Two thousand children attended the camp, including 800 Czechs, some of whom became orphans a year later when the Germans invaded their country. It was to the Woodcraft Folk that the Czechs wrote, pleading for a lifeline. As a direct result, 1,000 children were transported to England, and 40 of them were taken in by Henry Fair and other Folk members.

He said later that the greatest reward of his life was when a large number of those children, by then in their sixties and seventies, gathered at a reunion in Prague in 1991 to visit the extermination camp where their parents had perished. A woman put her arm around his neck and said: "If it wasn't for you, I'd have been in there."

For a movement dedicated to peace - and also to opposing Fascism - the Second World War presented an enormous moral dilemma. Three weeks before the outbreak of hostilities, Woodcraft Folk had been at an international camp in Belgium, British children forming friendships with German and Austrian youngsters.

Many Woodcraft Folk members, including Fair, chose to be conscientious objectors. The organisation became associated with the Central Board of Conscientious Objectors and Fair supported members at the tribunals held to decide whether objections were based on genuine principles. Disruptions resulting from the war could have broken the Folk but much of the credit for rebuilding the movement is given to Fair.

Another international camp was organised in Brighton in 1946, a fortnight after the introduction of bread rationing. Fair apologised to the Dutch leader for the meagre allowance of four slices per day, but was assured that in Holland they had learned to cook tulip bulbs.

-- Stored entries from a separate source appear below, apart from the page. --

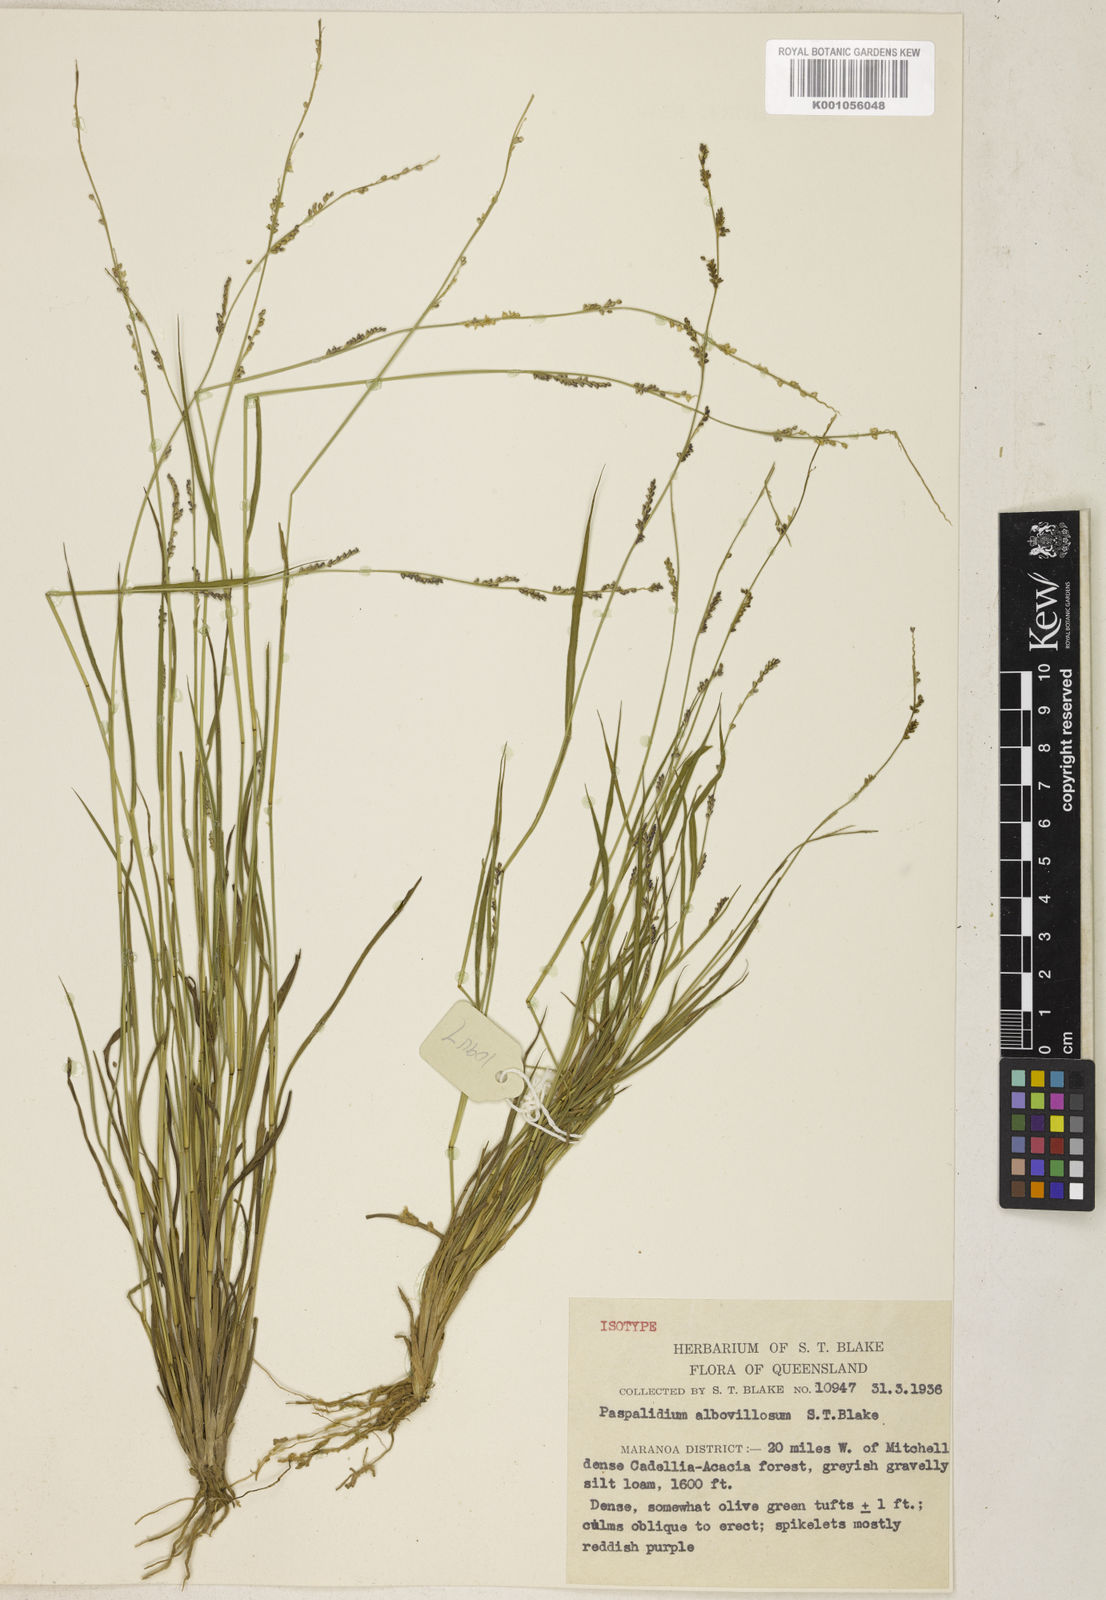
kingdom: Plantae
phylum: Tracheophyta
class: Liliopsida
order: Poales
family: Poaceae
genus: Setaria
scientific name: Setaria albovillosa
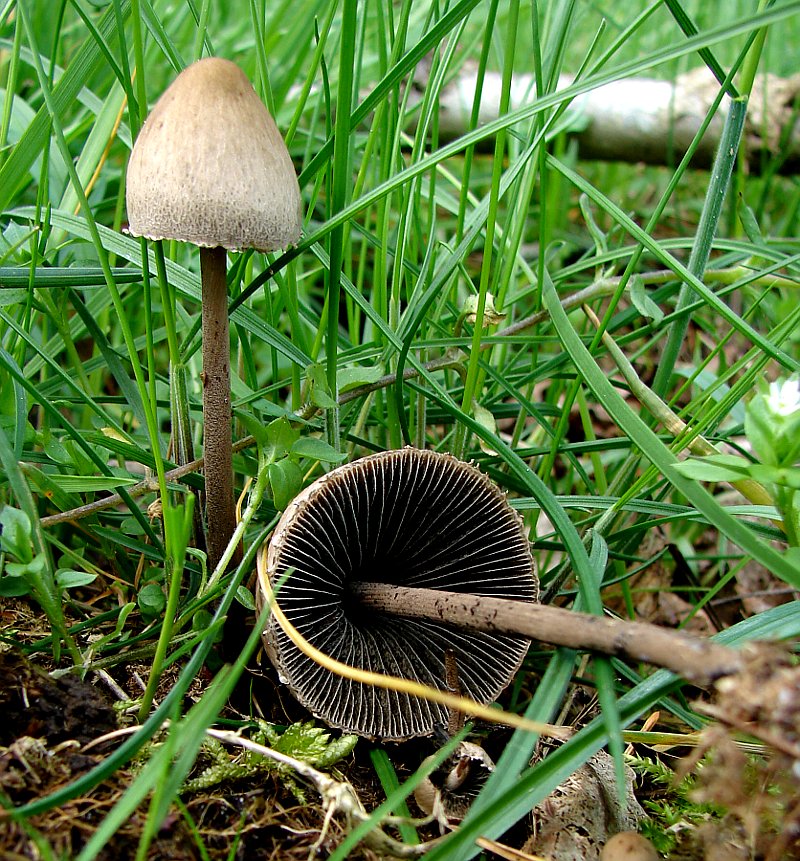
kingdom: Fungi
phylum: Basidiomycota
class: Agaricomycetes
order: Agaricales
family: Bolbitiaceae
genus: Panaeolus
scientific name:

He left paid work with the Woodcraft Folk in 1954 to be the Education Secretary of the London Co-operative Society and, on retirement, moved to Bruton in Somerset. In 1984 he was presented with the Labour Party Certificate of Merit by Neil Kinnock, in recognition of his 50 years of service, and in 1997, the Henry Fair Appeal launched in celebration of his 90th birthday raised nearly pounds 6,000 for Woodcraft Folk development.

Henry Fair, educationist: born London 8 August 1907; married (two sons, one daughter); died Bruton, Somerset 16 February 1999.